For additional guidance regarding how the provisions apply to NIH grant programs, please contact the Scientific/Research Contact that is identified in Section VII under Agency Contacts of this FOA. HHS provides general guidance to recipients of FFA on meeting their legal obligation to take reasonable steps to provide meaningful access to their programs by persons with limited English proficiency. Please see http://www.hhs.gov/ocr/civilrights/resources/laws/revisedlep.html. The HHS Office for Civil Rights also provides guidance on complying with civil rights laws enforced by HHS. Please see http://www.hhs.gov/ocr/civilrights/understanding/section1557/index.html; and http://www.hhs.gov/ocr/civilrights/understanding/index.html. Recipients of FFA also have specific legal obligations for serving qualified individuals with disabilities. Please see http://www.hhs.gov/ocr/civilrights/understanding/disability/index.html. Please contact the HHS Office for Civil Rights for more information about obligations and prohibitions under federal civil rights laws at http://www.hhs.gov/ocr/office/about/rgn-hqaddresses.html or call 1-800-368-1019 or TDD 1-800-537-7697. Also note it is an HHS Departmental goal to ensure access to quality, culturally competent care, including long-term services and supports, for vulnerable populations. For further guidance on providing culturally and linguistically appropriate services, recipients should review the National Standards for Culturally and Linguistically Appropriate Services in Health and Health Care at http://minorityhealth.hhs.gov/omh/browse.aspx?lvl=2&lvlid=53.

Cooperative Agreement Terms and Conditions of Award

Not Applicable

When multiple years are involved, awardees will be required to submit the Research Performance Progress Report (RPPR) annually and financial statements as required in the NIH Grants Policy Statement.

A final progress report, invention statement, and the expenditure data portion of the Federal Financial Report are required for closeout of an award, as described in the NIH Grants Policy Statement.

The Federal Funding Accountability and Transparency Act of 2006 (Transparency Act), includes a requirement for awardees of Federal grants to report information about first-tier subawards and executive compensation under Federal assistance awards issued in FY2011 or later. All awardees of applicable NIH grants and cooperative agreements are required to report to the Federal Subaward Reporting System (FSRS) available at www.fsrs.gov on all subawards over $25,000. See the NIH Grants Policy Statement for additional information on this reporting requirement.

We encourage inquiries concerning this funding opportunity and welcome the opportunity to answer questions from potential applicants.

eRA Service Desk (Questions regarding ASSIST, eRA Commons registration, submitting and tracking an application, documenting system problems that threaten submission by the due date, post submission issues)
Finding Help Online: https://grants.nih.gov/support/ (preferred method of contact)
Telephone: 301-402-7469 or 866-504-9552 (Toll Free)

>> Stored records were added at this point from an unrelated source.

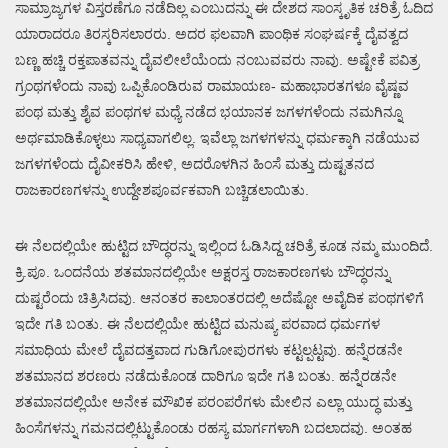
ಸಾಮ್ರಾಜ್ಯಗಳ ವಿಸ್ತರಣೆಗೂ ನಡೆದಿಲ್ಲ ಎಂಬುದನ್ನು ಈ ದೇಶದ ಸಾಂಸ್ಕೃತಿಕ ಚರಿತ್ರೆ ಓದಿದ
ಯಾರಾದರೂ ತಿರಸ್ಕರಿಸಲಾರರು. ಅದರ ಫಲವಾಗಿ ಪಾಂಥಿಕ ಸಂಘರ್ಷಕ್ಕೆ ದೈವತ್ವದ
ಬಣ್ಣ ಹಚ್ಚಿ ರಕ್ತಪಾತವನ್ನು ದೈವಲೀಲೆಯೆಂದು ನಂಬುವವರು ನಾವು. ಅಷ್ಟೇಕೆ ಪವಿತ್ರ
ಗ್ರಂಥಗಳೆಂದು ನಾವು ಒಪ್ಪಿಕೊಂಡಿರುವ ರಾಮಾಯಣ- ಮಹಾಭಾರತಗಳೂ ವೈಷ್ಣವ
ಪಂಥ ಮತ್ತು ಶೈವ ಪಂಥಗಳ ಮಧ್ಯೆ ನಡೆದ ಭಯಾನಕ ಜಗಳಗಳೆಂದು ನಮಗಿನ್ನೂ
ಅರ್ಥಮಾಡಿಕೊಳ್ಳಲು ಸಾಧ್ಯವಾಗಲಿಲ್ಲ. ಇವೆಲ್ಲಾ ಜಗಳಗಳನ್ನು ಧರ್ಮಕ್ಕಾಗಿ ನಡೆಯುವ
ಜಗಳಗಳೆಂದು ದೈವೀಕರಿಸಿ ಹೇಳಿ, ಅದರೊಳಗಿನ ಹಿಂಸೆ ಮತ್ತು ದುಷ್ಟತನದ
ರಾಜಕಾರಣಗಳನ್ನು ಉದ್ದೇಶಪೂರ್ವಕವಾಗಿ ಬಚ್ಚಿಡಲಾಯಿತು.
ಈ ನೆಲದಲ್ಲಿಯೇ ಹುಟ್ಟಿದ ಬೌದ್ಧರನ್ನು ಇಲ್ಲಿಂದ ಓಡಿಸಿದ್ದ ಚರಿತ್ರೆ ಕೂಡ ನಮ್ಮ ಮುಂದಿದೆ.
ಕ್ರಿ.ಪೂ. ಒಂದನೆಯ ಶತಮಾನದಲ್ಲಿಯೇ ಅಕ್ಷರಸ್ತ ರಾಜಕಾರಣಗಳು ಬೌದ್ಧರನ್ನು
ದುಷ್ಟರೆಂದು ಚಿತ್ರಿಸಿದವು. ಆನಂತರ ಕಾಲಾಂತರದಲ್ಲಿ ಅದೆಷ್ಟೋ ಅವೈದಿಕ ಪಂಥಗಳಿಗೆ
ಇದೇ ಗತಿ ಬಂತು. ಈ ನೆಲದಲ್ಲಿಯೇ ಹುಟ್ಟಿದ ಮನುಷ್ಯ ಪರವಾದ ಧರ್ಮಗಳ
ಸಮಾಧಿಯ ಮೇಲೆ ದೈವದತ್ತವಾದ ಗುಡಿಗೋಪುರಗಳು ಕಟ್ಟಲ್ಪಟ್ಟವು. ಹನ್ನೆರಡನೇ
ಶತಮಾನದ ಶರಣರು ನಡೆದುಕೊಂಡ ದಾರಿಗೂ ಇದೇ ಗತಿ ಬಂತು. ಹನ್ನೆರಡನೇ
ಶತಮಾನದಲ್ಲಿಯೇ ಅನೇಕ ಮೌಖಿಕ ಪರಂಪರೆಗಳು ಮೇಲಿನ ಎಲ್ಲಾ ಯುದ್ಧ ಮತ್ತು
ಹಿಂಸೆಗಳನ್ನು ಗಮನದಲ್ಲಿಟ್ಟುಕೊಂಡು ರಹಸ್ಯ ಮಾರ್ಗಗಳಾಗಿ ಬದಲಾದವು. ಅಂತಹ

Grants.gov Customer Support (Questions regarding Grants.gov registration and submission, downloading forms and application packages)
Contact CenterTelephone: 800-518-4726
Email: support@grants.gov

GrantsInfo (Questions regarding application instructions and process, finding NIH grant resources)
Email: GrantsInfo@nih.gov (preferred method of contact)
Telephone: 301-945-7573

Jane Pearson, Ph.D.
National Institute of Mental Health (NIMH)
Telephone: 301-443-3598
Email: jpearson@mail.nih.gov

David Armstrong, Ph.D.
National Institute of Mental Health (NIMH) 
Telephone:  301-443-3534 
Email:  armstrda@mail.nih.gov

Tamara Kees
National Institute of Mental Health (NIMH)
Telephone: 301-443-8811 
Email: tkees@mail.nih.gov

Recently issued trans-NIH policy notices may affect your application submission. A full list of policy notices published by NIH is provided in the NIH Guide for Grants and Contracts. All awards are subject to the terms and conditions, cost principles, and other considerations described in the NIH Grants Policy Statement.

Awards are made under the authorization of Sections 301 and 405 of the Public Health Service Act as amended (42 USC 241 and 284) and under Federal Regulations 42 CFR Part 52 and 45 CFR Part 75.